Legislation

La naturalisation des animaux a diverses justifications :

  1. pédagogique avec les musées ou autres établissements à but éducatif,décorative à connotation émotionnelle avec les animaux familiers ou trophées de chasse, trophées de pêche,
  2. historique et scientifique en tant que techniques de conservation ou présentation et étude de spécimens rares ou disparus.

Cependant, malgré ces intérêts variés, la France possède une législation parmi les plus dures et restrictives au sein de l’Europe.

On peut, sur un plan purement législatif, classer les espèces animales en trois grandes catégories : les animaux sauvages – gibier, les animaux sauvages ayant statut d’espèce protégée et les animaux domestiques.

 

Les espèces classées gibier : elles sont dans l’ensemble toutes autorisées à la naturalisation.
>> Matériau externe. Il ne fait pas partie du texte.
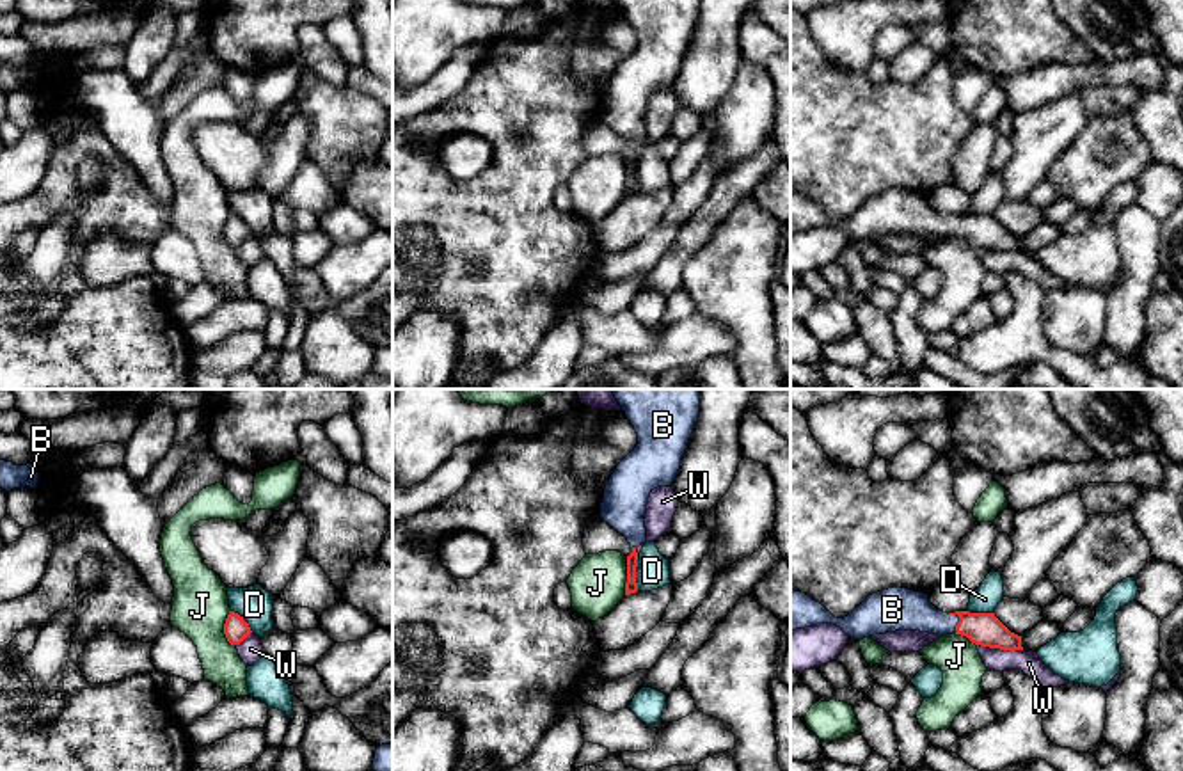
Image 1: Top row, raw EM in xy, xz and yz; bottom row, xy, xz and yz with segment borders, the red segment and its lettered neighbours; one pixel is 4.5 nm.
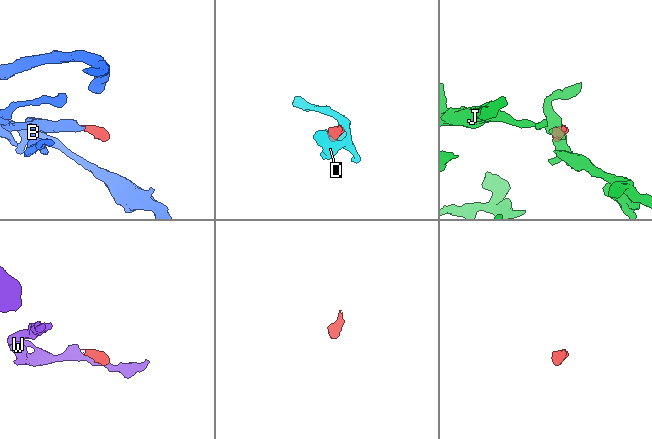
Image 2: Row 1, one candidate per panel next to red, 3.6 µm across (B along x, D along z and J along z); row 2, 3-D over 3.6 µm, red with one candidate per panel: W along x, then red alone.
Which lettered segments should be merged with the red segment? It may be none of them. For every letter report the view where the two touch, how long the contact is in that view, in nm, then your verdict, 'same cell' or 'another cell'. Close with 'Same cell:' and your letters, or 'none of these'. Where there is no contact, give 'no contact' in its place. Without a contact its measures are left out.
B: contact in yz; length 100 nm; same cell
D: contact in xz; length 160 nm; another cell
J: contact in xy; length 170 nm; another cell
W: contact in yz; length 220 nm; another cell
Same cell: B

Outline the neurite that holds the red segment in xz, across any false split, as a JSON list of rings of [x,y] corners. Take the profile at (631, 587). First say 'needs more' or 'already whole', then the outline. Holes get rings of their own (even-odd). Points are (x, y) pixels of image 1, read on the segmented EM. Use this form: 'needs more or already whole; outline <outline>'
needs more; outline [[[611,389],[618,405],[638,433],[636,448],[616,465],[600,503],[600,519],[622,533],[631,544],[627,554],[625,595],[638,592],[636,567],[638,547],[647,542],[645,512],[650,492],[671,487],[689,437],[700,416],[700,389]]]

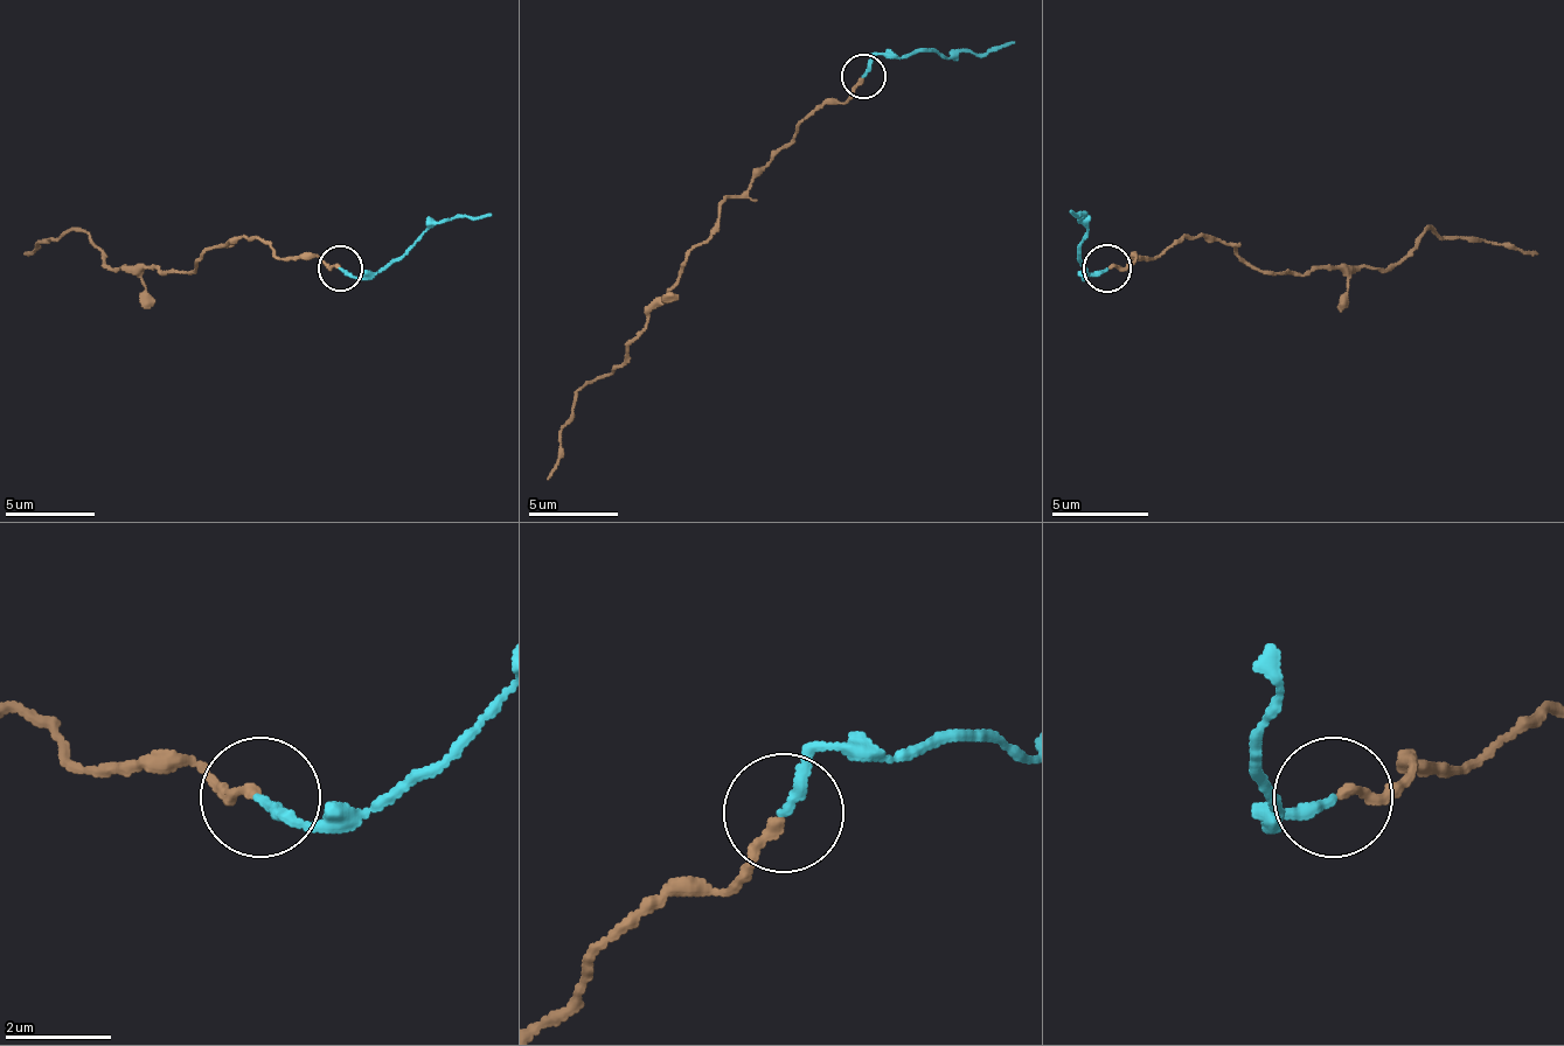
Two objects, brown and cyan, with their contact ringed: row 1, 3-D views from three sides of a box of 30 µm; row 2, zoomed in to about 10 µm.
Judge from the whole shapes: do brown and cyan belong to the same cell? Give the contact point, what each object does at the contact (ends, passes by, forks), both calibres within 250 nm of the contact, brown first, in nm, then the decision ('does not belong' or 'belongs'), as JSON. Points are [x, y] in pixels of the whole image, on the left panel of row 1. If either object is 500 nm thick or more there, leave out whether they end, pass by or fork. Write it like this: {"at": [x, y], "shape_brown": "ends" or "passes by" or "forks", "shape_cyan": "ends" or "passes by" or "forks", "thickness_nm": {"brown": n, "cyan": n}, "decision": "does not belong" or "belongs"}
{"at": [340, 267], "shape_brown": "ends", "shape_cyan": "ends", "thickness_nm": {"brown": 180, "cyan": 200}, "decision": "belongs"}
  1. La naturalisation des mustélidés (belette, fouine, martre) nécessite la tenue d’un registre et ne peut être effectuée que pour le compte de l’auteur de la capture.
  2. Tout animal soumis à plan de chasse doit être accompagné du dispositif de marquage dès qu’il est abattu, puis d’une attestation réglementaire (ticket de transport) dès qu’il est découpé, jusqu’à l’achèvement de la naturalisation, attention : autant de tickets que de parties !
  3. Il est à noter que si la naturalisation en tant que prestation de service est autorisée, la vente de certaines espèces est par contre interdite, notamment pour les mustélidés, les oiseaux migrateurs à l’exception de certaines espèces.

Pour les espèces protégées, les règles sont très strictes, la naturalisation est interdite, tout comme la capture, le transport, le colportage … Seuls les organismes administratifs à but éducatif comme les Musées d’Histoire Naturelle peuvent obtenir une autorisation ministérielle de naturalisation et d’exposition.
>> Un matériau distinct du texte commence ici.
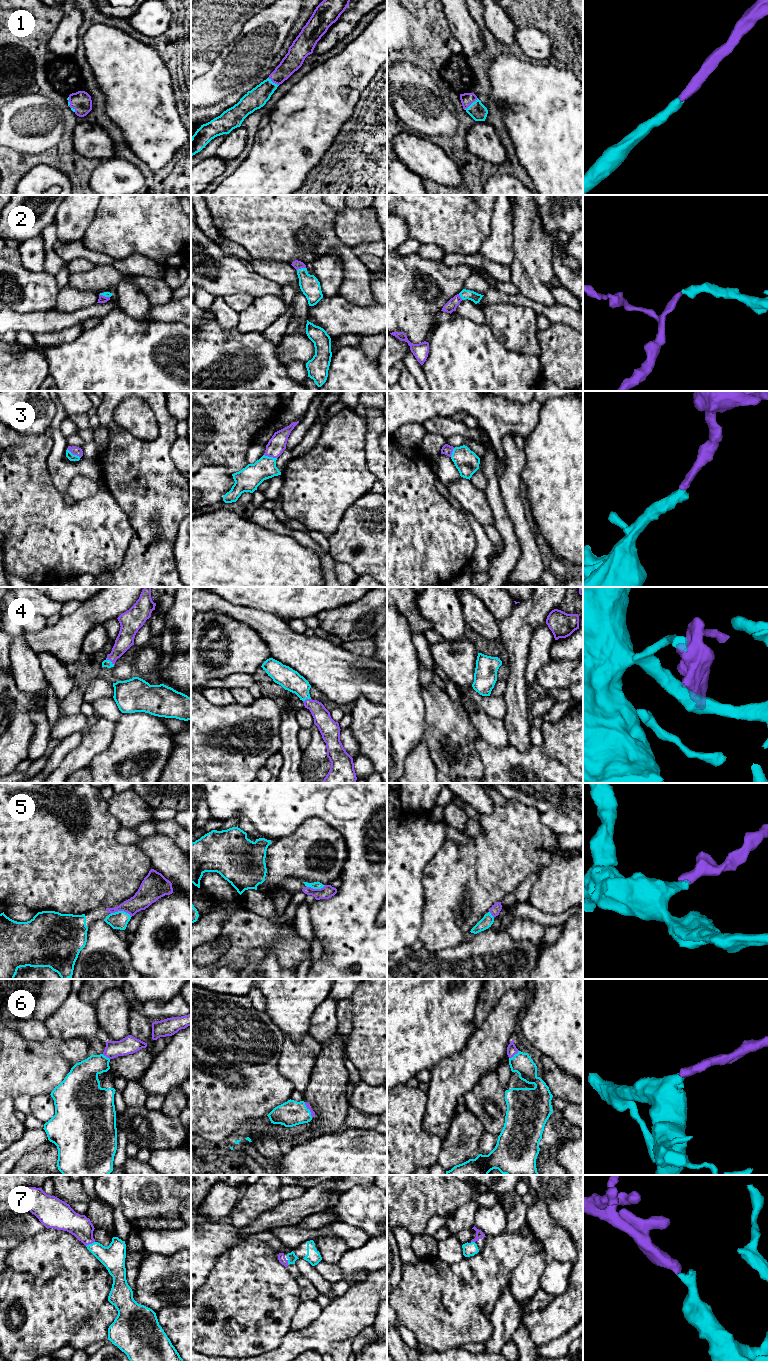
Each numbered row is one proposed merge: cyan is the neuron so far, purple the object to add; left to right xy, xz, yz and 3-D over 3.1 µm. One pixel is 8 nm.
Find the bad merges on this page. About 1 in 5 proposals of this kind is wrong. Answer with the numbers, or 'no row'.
no row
Les animaux domestiques sont autorisés à la naturalisation, mais attention aux animaux exotiques, il convient de justifier leur provenance légale, par exemple avec une facture d’achat chez un oiseleur, que nous devront conserver pendant toute la durée du travail.
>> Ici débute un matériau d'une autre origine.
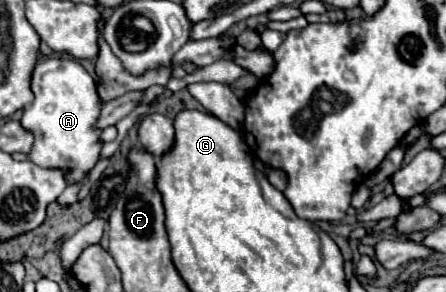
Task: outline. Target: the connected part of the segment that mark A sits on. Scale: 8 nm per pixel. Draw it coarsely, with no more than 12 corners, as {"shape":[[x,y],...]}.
{"shape":[[39,52],[23,128],[29,158],[97,164],[101,130],[93,76],[75,58]]}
Enfin concernant les espèces en provenance de l’étranger, elles devront bien entendu avoir été chassées en toute légalité dans le pays de provenance, et être accompagnées selon leur statut d’un certificat d’origine ou d’une attestation C.I.T.E.S. du pays d’origine, mais surtout et dans tous les cas, d’une attestation de passage en douane française (document IM4), que nous sommes tenus de présenter lors de tous contrôles de l’atelier.